There are numerous hysterical, laugh-out-loud moments, this being one of my favourites:
“Terry didn’t really do deference around famous people. I was once in a position, in Dublin, to introduce him to Bono from U2, explaining, as I did so, that Bono owned the hotel we were standing in. ‘Ah, good,’ Terry said to Bono. ‘Can you get me a milkshake?’ Which he did.”
I don’t care if it sounds like a cliché, but this well-written and charming book had me laughing and crying – I experienced my full emotional range.

The last chapters, from the time when Sir Terry Pratchett was diagnosed with a rare form of Alzheimer’s, broke me. The frustration, the cruelty of the disease, the irony. To read about the harsh progression of the illness (as he called it “The Embuggerance”), is gut-wrenching.
When I finally closed the book, I was deeply emotional and experienced an utter sense of heartbreak, sadness, and profound loss. He passed away in 2015 already, but it was another reminder of what we are missing out on, but also thankful for the magic he gave us.

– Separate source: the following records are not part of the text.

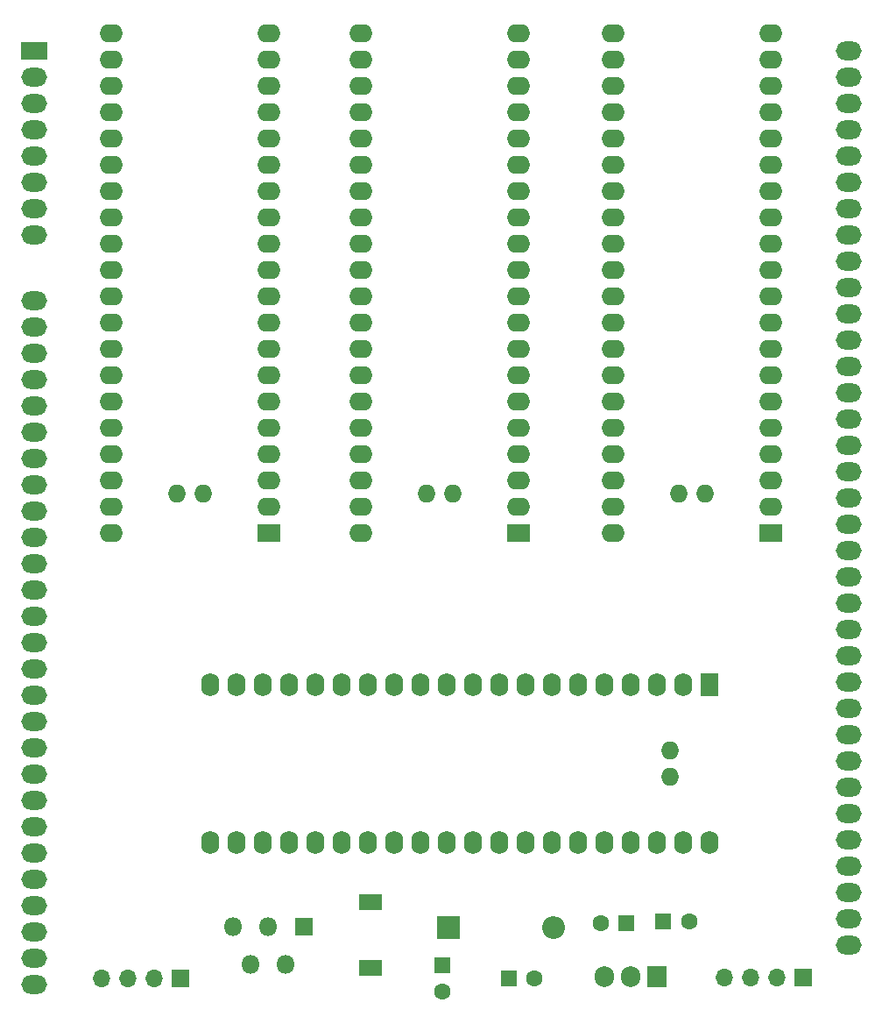
<source format=gts>
G04 #@! TF.GenerationSoftware,KiCad,Pcbnew,7.0.10-7.0.10~ubuntu20.04.1*
G04 #@! TF.CreationDate,2024-07-24T18:32:25-03:00*
G04 #@! TF.ProjectId,Aquisicao_STM_Barramento_v01,41717569-7369-4636-916f-5f53544d5f42,v04*
G04 #@! TF.SameCoordinates,Original*
G04 #@! TF.FileFunction,Soldermask,Top*
G04 #@! TF.FilePolarity,Negative*
%FSLAX46Y46*%
G04 Gerber Fmt 4.6, Leading zero omitted, Abs format (unit mm)*
G04 Created by KiCad (PCBNEW 7.0.10-7.0.10~ubuntu20.04.1) date 2024-07-24 18:32:25*
%MOMM*%
%LPD*%
G01*
G04 APERTURE LIST*
%ADD10R,1.700000X1.700000*%
%ADD11O,1.700000X1.700000*%
%ADD12R,2.250000X1.727200*%
%ADD13O,2.250000X1.727200*%
%ADD14O,1.727200X1.727200*%
%ADD15R,1.600000X1.600000*%
%ADD16C,1.600000*%
%ADD17R,1.800000X1.800000*%
%ADD18O,1.800000X1.800000*%
%ADD19R,1.905000X2.000000*%
%ADD20O,1.905000X2.000000*%
%ADD21O,2.500000X1.800000*%
%ADD22R,2.500000X1.800000*%
%ADD23R,1.727200X2.250000*%
%ADD24O,1.727200X2.250000*%
%ADD25R,2.200000X2.200000*%
%ADD26O,2.200000X2.200000*%
%ADD27R,2.200000X1.500000*%
G04 APERTURE END LIST*
D10*
X181050000Y-146625000D03*
D11*
X178510000Y-146625000D03*
X175970000Y-146625000D03*
X173430000Y-146625000D03*
D12*
X129420000Y-103710800D03*
D13*
X129420000Y-101170800D03*
X129420000Y-98630800D03*
X129420000Y-96090800D03*
X129420000Y-93550800D03*
X129420000Y-91010800D03*
X129420000Y-88470800D03*
X129420000Y-85930800D03*
X129420000Y-83390800D03*
X129420000Y-80850800D03*
X129420000Y-78310800D03*
X129420000Y-75770800D03*
X129420000Y-73230800D03*
X129420000Y-70690800D03*
X129420000Y-68150800D03*
X129420000Y-65610800D03*
X129420000Y-63070800D03*
X129420000Y-60530800D03*
X129420000Y-57990800D03*
X129420000Y-55450800D03*
X114180000Y-55450800D03*
X114180000Y-57990800D03*
X114180000Y-60530800D03*
X114180000Y-63070800D03*
X114180000Y-65610800D03*
X114180000Y-68150800D03*
X114180000Y-70690800D03*
X114180000Y-73230800D03*
X114180000Y-75770800D03*
X114180000Y-78310800D03*
X114180000Y-80850800D03*
X114180000Y-83390800D03*
X114180000Y-85930800D03*
X114180000Y-88470800D03*
X114180000Y-91010800D03*
X114180000Y-93550800D03*
X114180000Y-96090800D03*
X114180000Y-98630800D03*
X114180000Y-101170800D03*
X114180000Y-103761600D03*
D14*
X120520000Y-99900800D03*
X123060000Y-99900800D03*
D15*
X146180000Y-145478000D03*
D16*
X146180000Y-147978000D03*
D17*
X132736000Y-141700000D03*
D18*
X131036000Y-145400000D03*
X129336000Y-141700000D03*
X127636000Y-145400000D03*
X125936000Y-141700000D03*
D19*
X166890000Y-146550000D03*
D20*
X164350000Y-146550000D03*
X161810000Y-146550000D03*
D21*
X185420000Y-57150000D03*
X185420000Y-59690000D03*
X185420000Y-62230000D03*
X185420000Y-64770000D03*
X185420000Y-67310000D03*
X185420000Y-69850000D03*
X185420000Y-72390000D03*
X185420000Y-74930000D03*
X185420000Y-77470000D03*
X185420000Y-80010000D03*
X185420000Y-82550000D03*
X185420000Y-85090000D03*
X185420000Y-87630000D03*
X185420000Y-90170000D03*
X185420000Y-92710000D03*
X185420000Y-95250000D03*
X185420000Y-97790000D03*
X185420000Y-100330000D03*
X185420000Y-102870000D03*
X185420000Y-105410000D03*
X185420000Y-107950000D03*
X185420000Y-110490000D03*
X185420000Y-113030000D03*
X185420000Y-115570000D03*
X185420000Y-118110000D03*
X185420000Y-120650000D03*
X185420000Y-123190000D03*
X185420000Y-125730000D03*
X185420000Y-128270000D03*
X185420000Y-130810000D03*
X185420000Y-133350000D03*
X185420000Y-135890000D03*
X185420000Y-138430000D03*
X185420000Y-140970000D03*
X185420000Y-143510000D03*
D22*
X106680000Y-57150000D03*
D21*
X106680000Y-59690000D03*
X106680000Y-62230000D03*
X106680000Y-64770000D03*
X106680000Y-67310000D03*
X106680000Y-69850000D03*
X106680000Y-72390000D03*
X106680000Y-74930000D03*
X106680000Y-81280000D03*
X106680000Y-83820000D03*
X106680000Y-86360000D03*
X106680000Y-88900000D03*
X106680000Y-91440000D03*
X106680000Y-93980000D03*
X106680000Y-96520000D03*
X106680000Y-99060000D03*
X106680000Y-101600000D03*
X106680000Y-104140000D03*
X106680000Y-106680000D03*
X106680000Y-109220000D03*
X106680000Y-111760000D03*
X106680000Y-114300000D03*
X106680000Y-116840000D03*
X106680000Y-119380000D03*
X106680000Y-121920000D03*
X106680000Y-124460000D03*
X106680000Y-127000000D03*
X106680000Y-129540000D03*
X106680000Y-132080000D03*
X106680000Y-134620000D03*
X106680000Y-137160000D03*
X106680000Y-139700000D03*
X106680000Y-142240000D03*
X106680000Y-144780000D03*
X106680000Y-147320000D03*
D23*
X171958000Y-118354000D03*
D24*
X169418000Y-118354000D03*
X166878000Y-118354000D03*
X164338000Y-118354000D03*
X161798000Y-118354000D03*
X159258000Y-118354000D03*
X156718000Y-118354000D03*
X154178000Y-118354000D03*
X151638000Y-118354000D03*
X149098000Y-118354000D03*
X146558000Y-118354000D03*
X144018000Y-118354000D03*
X141478000Y-118354000D03*
X138938000Y-118354000D03*
X136398000Y-118354000D03*
X133858000Y-118354000D03*
X131318000Y-118354000D03*
X128778000Y-118354000D03*
X126238000Y-118354000D03*
X123698000Y-118354000D03*
X123698000Y-133594000D03*
X126238000Y-133594000D03*
X128778000Y-133594000D03*
X131318000Y-133594000D03*
X133858000Y-133594000D03*
X136398000Y-133594000D03*
X138938000Y-133594000D03*
X141478000Y-133594000D03*
X144018000Y-133594000D03*
X146558000Y-133594000D03*
X149098000Y-133594000D03*
X151638000Y-133594000D03*
X154178000Y-133594000D03*
X156718000Y-133594000D03*
X159258000Y-133594000D03*
X161798000Y-133594000D03*
X164338000Y-133594000D03*
X166878000Y-133594000D03*
X169418000Y-133594000D03*
X172008800Y-133594000D03*
D14*
X168148000Y-127254000D03*
X168148000Y-124714000D03*
D15*
X167521100Y-141250000D03*
D16*
X170021100Y-141250000D03*
D25*
X146754000Y-141833000D03*
D26*
X156914000Y-141833000D03*
D15*
X152574900Y-146750000D03*
D16*
X155074900Y-146750000D03*
D12*
X177934000Y-103710800D03*
D13*
X177934000Y-101170800D03*
X177934000Y-98630800D03*
X177934000Y-96090800D03*
X177934000Y-93550800D03*
X177934000Y-91010800D03*
X177934000Y-88470800D03*
X177934000Y-85930800D03*
X177934000Y-83390800D03*
X177934000Y-80850800D03*
X177934000Y-78310800D03*
X177934000Y-75770800D03*
X177934000Y-73230800D03*
X177934000Y-70690800D03*
X177934000Y-68150800D03*
X177934000Y-65610800D03*
X177934000Y-63070800D03*
X177934000Y-60530800D03*
X177934000Y-57990800D03*
X177934000Y-55450800D03*
X162694000Y-55450800D03*
X162694000Y-57990800D03*
X162694000Y-60530800D03*
X162694000Y-63070800D03*
X162694000Y-65610800D03*
X162694000Y-68150800D03*
X162694000Y-70690800D03*
X162694000Y-73230800D03*
X162694000Y-75770800D03*
X162694000Y-78310800D03*
X162694000Y-80850800D03*
X162694000Y-83390800D03*
X162694000Y-85930800D03*
X162694000Y-88470800D03*
X162694000Y-91010800D03*
X162694000Y-93550800D03*
X162694000Y-96090800D03*
X162694000Y-98630800D03*
X162694000Y-101170800D03*
X162694000Y-103761600D03*
D14*
X169034000Y-99900800D03*
X171574000Y-99900800D03*
D15*
X163955000Y-141378000D03*
D16*
X161455000Y-141378000D03*
D27*
X139211000Y-145725000D03*
X139211000Y-139325000D03*
D10*
X120870000Y-146700000D03*
D11*
X118330000Y-146700000D03*
X115790000Y-146700000D03*
X113250000Y-146700000D03*
D12*
X153550000Y-103710800D03*
D13*
X153550000Y-101170800D03*
X153550000Y-98630800D03*
X153550000Y-96090800D03*
X153550000Y-93550800D03*
X153550000Y-91010800D03*
X153550000Y-88470800D03*
X153550000Y-85930800D03*
X153550000Y-83390800D03*
X153550000Y-80850800D03*
X153550000Y-78310800D03*
X153550000Y-75770800D03*
X153550000Y-73230800D03*
X153550000Y-70690800D03*
X153550000Y-68150800D03*
X153550000Y-65610800D03*
X153550000Y-63070800D03*
X153550000Y-60530800D03*
X153550000Y-57990800D03*
X153550000Y-55450800D03*
X138310000Y-55450800D03*
X138310000Y-57990800D03*
X138310000Y-60530800D03*
X138310000Y-63070800D03*
X138310000Y-65610800D03*
X138310000Y-68150800D03*
X138310000Y-70690800D03*
X138310000Y-73230800D03*
X138310000Y-75770800D03*
X138310000Y-78310800D03*
X138310000Y-80850800D03*
X138310000Y-83390800D03*
X138310000Y-85930800D03*
X138310000Y-88470800D03*
X138310000Y-91010800D03*
X138310000Y-93550800D03*
X138310000Y-96090800D03*
X138310000Y-98630800D03*
X138310000Y-101170800D03*
X138310000Y-103761600D03*
D14*
X144650000Y-99900800D03*
X147190000Y-99900800D03*
M02*

</source>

This insider view of a phenomenal man is moving, insightful and charming. Thank you for sharing this celebration of life him us, Rob.

“Do you not know that a man is not dead while his name is still spoken?” Terry Pratchett, Going Postal

May we never stop speaking about Terry Pratchett and the legacy he left us. And I am finally ready to read the entire Discworld series, and everything else the iconic author gifted the world.

With thanks to Penguin Random House SA for the opportunity to read this book.